New Delhi: The aviation ministry and the Department of Investment and Public Asset Management (Dipam) will on Friday present to a ministerial panel their recommendation on the amount of debt that needs to be written off Air India’s books to make the state-owned airline attractive to potential investors, a government official said on condition of anonymity.

Dealing with Air India’s debt of just under Rs50,000 crore is a key step—the most critical one, according to some analysts—in the government’s plan to divest part or all of its stake in the airline.

Friday’s meeting is the second of the ministerial panel tasked to speed up this process. Apart from the Tata group and IndiGo, private equity funds KKR and Co. Lp and Warburg Pincus Llc have expressed interest in acquiring Air India’s businesses, Mint reported on 24 July.
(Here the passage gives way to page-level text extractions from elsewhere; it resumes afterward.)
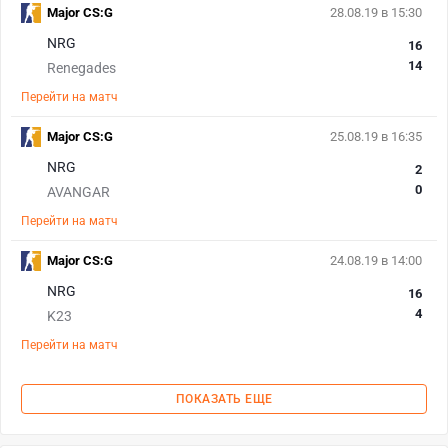
Major CS:G
28.08.19 в 15:30
NRG
16
14
Renegades
Перейти на матч
Major CS:G
25.08.19 в 16:35
NRG
2
0
AVANGAR
Перейти на матч
Major CS:G
24.08.19 в 14:00
NRG
16
4
K23
Перейти на матч
ПОКАЗАТЬ ЕЩЕ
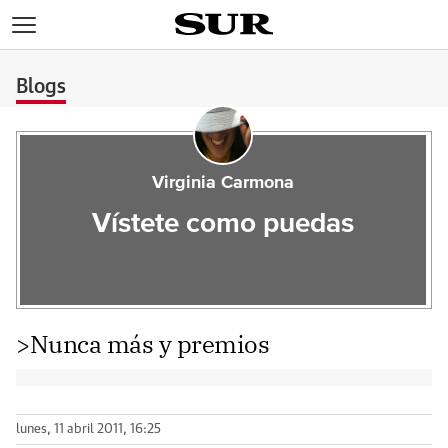
>
Blogs
Virginia Carmona
Vístete como puedas
>Nunca más y premios
lunes, 11 abril 2011, 16:25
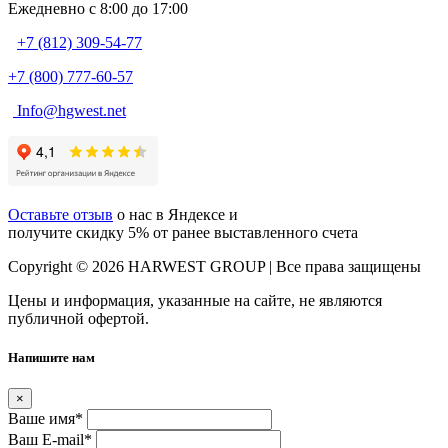
Ежедневно c 8:00 до 17:00
+7 (812) 309-54-77
+7 (800) 777-60-57
Info@hgwest.net
Оставьте отзыв
о нас в Яндексе и
получите скидку 5% от ранее выставленного счета
Copyright © 2026 HARWEST GROUP | Все права защищены
Цены и информация, указанные на сайте, не являются
публичной офертой.
Напишите нам
×
Ваше имя
*
Ваш E-mail
*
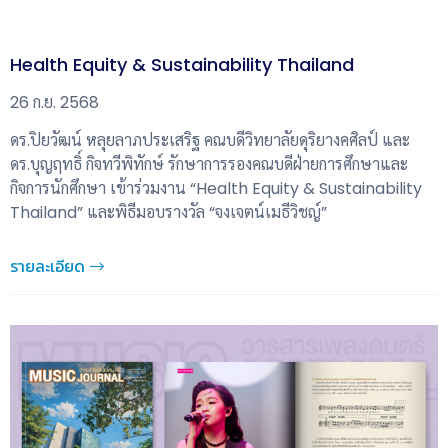
Health Equity & Sustainability Thailand
26 ก.ย. 2568
ดร.ปิยวัฒน์ หลุยลาภประเสริฐ คณบดีวิทยาลัยดุริยางคศิลป์ และ
ดร.บุญฤทธิ์ กิจทวีพิทักษ์ รักษาการรองคณบดีฝ่ายการศึกษาและ
กิจการนักศึกษา เข้าร่วมงาน “Health Equity & Sustainability
Thailand” และพิธีมอบรางวัล “จงเจตน์เมธีวิชญ์”
รายละเอียด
The ministerial panel comprises finance minister Arun Jaitley, aviation minister Ashok Gajapathi Raju, transport minister Nitin Gadkari, railway minister Suresh Prabhu and power minister Piyush Goyal. The panel met first on 21 July. Gadkari did not attend that meeting as he was travelling.

At that meeting, Air India made a detailed presentation, after which the ministers asked the aviation ministry and Dipam to prepare a note on the options to deal with the airline’s debt, Mint reported on 25 July.

“Friday’s meeting is expected to discuss these options," the government official cited in the first instance said.

Air India had total debt of about Rs48,877 crore at the end of March 2017, of which about Rs17,360 crore were aircraft loans and Rs31,517 crore were working capital loans.

The airline has about 17% share of traffic on routes linking India to international destinations and 13% of the domestic market. It also has valuable real estate, bilateral flying rights and sought-after overseas airport slots.

IndiGo (InterGlobe Aviation Ltd), the largest airline in the country, has publicly expressed interest in Air India, while the Tata group, which started the airline in 1932 before it was nationalized, has also sought details from the government in informal conversations, Mint reported on 20 July.

Steve Forte, the New York-based former CEO of Jet Airways (India) Ltd, said the government needs to keep in mind that privatization is not a dumping exercise.

“If the government (taxpayers, really..) decides to absorb all the debt and sell Air India clean, it would be a great buy," he added.

The airline has so far received Rs23,993 crore of a Rs30,231 crore equity infusion promised by the government under a financial restructuring plan in 2012. It reported a loss of about Rs3,587 crore in 2015-16, compared with a loss of Rs5,859 crore the previous year.

NITI Aayog, the government think tank, had cited Air India’s “fragile finances" as the main reason for recommending the airline’s disinvestment on 12 May.